── Quoted passage ──

Norman Myles Kroll (6 April 1922, Tulsa, Oklahoma – 8 August 2004, La Jolla, California) was an American theoretical physicist, known for his pioneering work in QED.

Kroll received in 1942 his bachelor's degree from Columbia University after 2 years of study, having studied from 1938 to 1940 at Rice University in Houston. During WW II he did theoretical radar research (magnetron theory), during 1943–1945, at Columbia under the supervision of Willis Lamb and I. I. Rabi. In 1943 Kroll received his master's degree and in 1948 his PhD from Columbia University with Lamb as thesis advisor.
 

In the academic year 1948–1949 he was a visiting scholar at the Institute for Advanced Study, where he, with Robert Karplus, calculated the QED two-loop contributions for the anomalous magnetic moment of the electron. Kroll was, with Lamb, one of the first (including Victor Weisskopf and his student Bruce French) to calculate the relativistic Lamb shift (after Hans Bethe made a rough, non-relativistic estimate for it). This work was part of the pioneering efforts that led to the QED formalism developed by Richard Feynman, Julian Schwinger, and Sin-Itiro Tomonaga.

Kroll became at Columbia an assistant professor in 1949 and was promoted to associate professor and then full professor before leaving for UCSD.

In the academic year 1955–1956 he was a Sloan Fellow and a Guggenheim Fellow at the University of Rome. He was elected in 1974 to the National Academy of Sciences. He was a Fellow of the American Academy of Arts and Sciences and a Fellow of the American Physical Society. Among his doctoral students are Robert Mills and Eyvind Wichmann.

───

Task directions →
Please copy out the passage on Norman Myles Kroll in full, word for word.

── Given data ──

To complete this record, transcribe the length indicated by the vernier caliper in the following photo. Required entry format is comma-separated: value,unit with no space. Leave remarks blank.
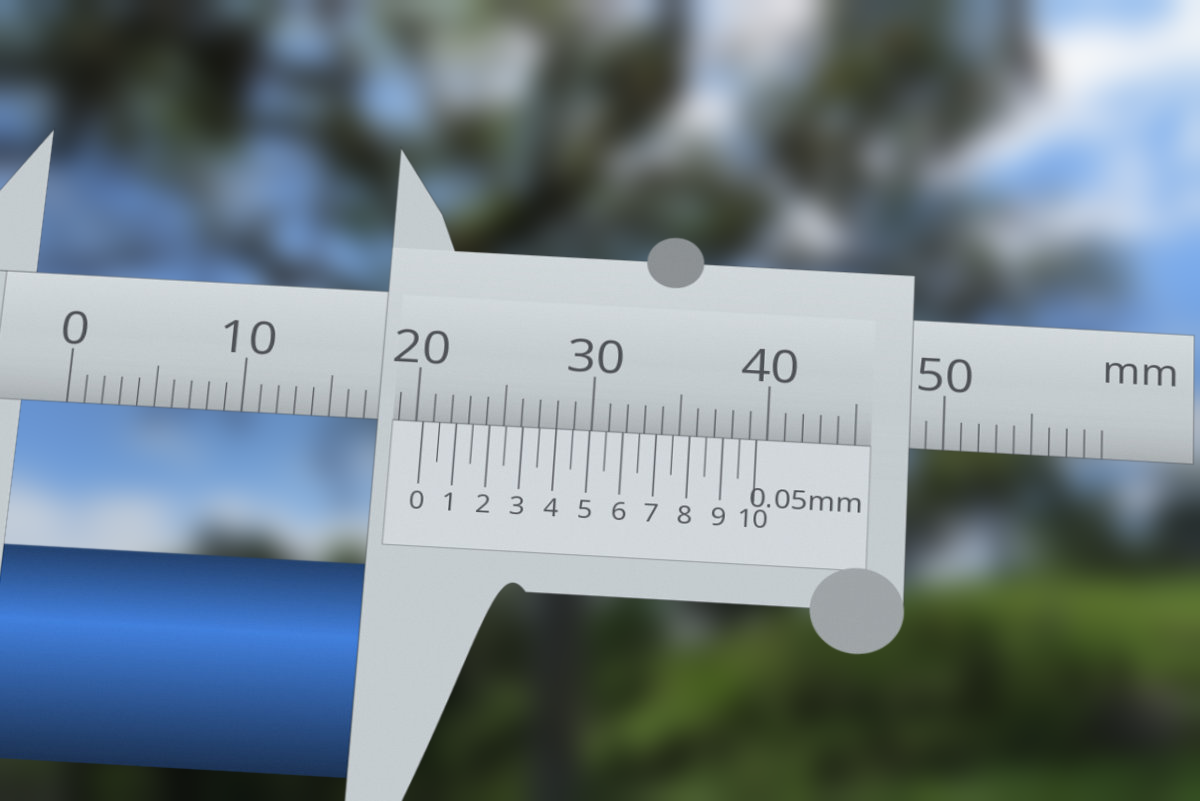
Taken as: 20.4,mm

───

Your response →
Norman Myles Kroll (6 April 1922, Tulsa, Oklahoma – 8 August 2004, La Jolla, California) was an American theoretical physicist, known for his pioneering work in QED.

Kroll received in 1942 his bachelor's degree from Columbia University after 2 years of study, having studied from 1938 to 1940 at Rice University in Houston. During WW II he did theoretical radar research (magnetron theory), during 1943–1945, at Columbia under the supervision of Willis Lamb and I. I. Rabi. In 1943 Kroll received his master's degree and in 1948 his PhD from Columbia University with Lamb as thesis advisor.
 

In the academic year 1948–1949 he was a visiting scholar at the Institute for Advanced Study, where he, with Robert Karplus, calculated the QED two-loop contributions for the anomalous magnetic moment of the electron. Kroll was, with Lamb, one of the first (including Victor Weisskopf and his student Bruce French) to calculate the relativistic Lamb shift (after Hans Bethe made a rough, non-relativistic estimate for it). This work was part of the pioneering efforts that led to the QED formalism developed by Richard Feynman, Julian Schwinger, and Sin-Itiro Tomonaga.

Kroll became at Columbia an assistant professor in 1949 and was promoted to associate professor and then full professor before leaving for UCSD.

In the academic year 1955–1956 he was a Sloan Fellow and a Guggenheim Fellow at the University of Rome. He was elected in 1974 to the National Academy of Sciences. He was a Fellow of the American Academy of Arts and Sciences and a Fellow of the American Physical Society. Among his doctoral students are Robert Mills and Eyvind Wichmann.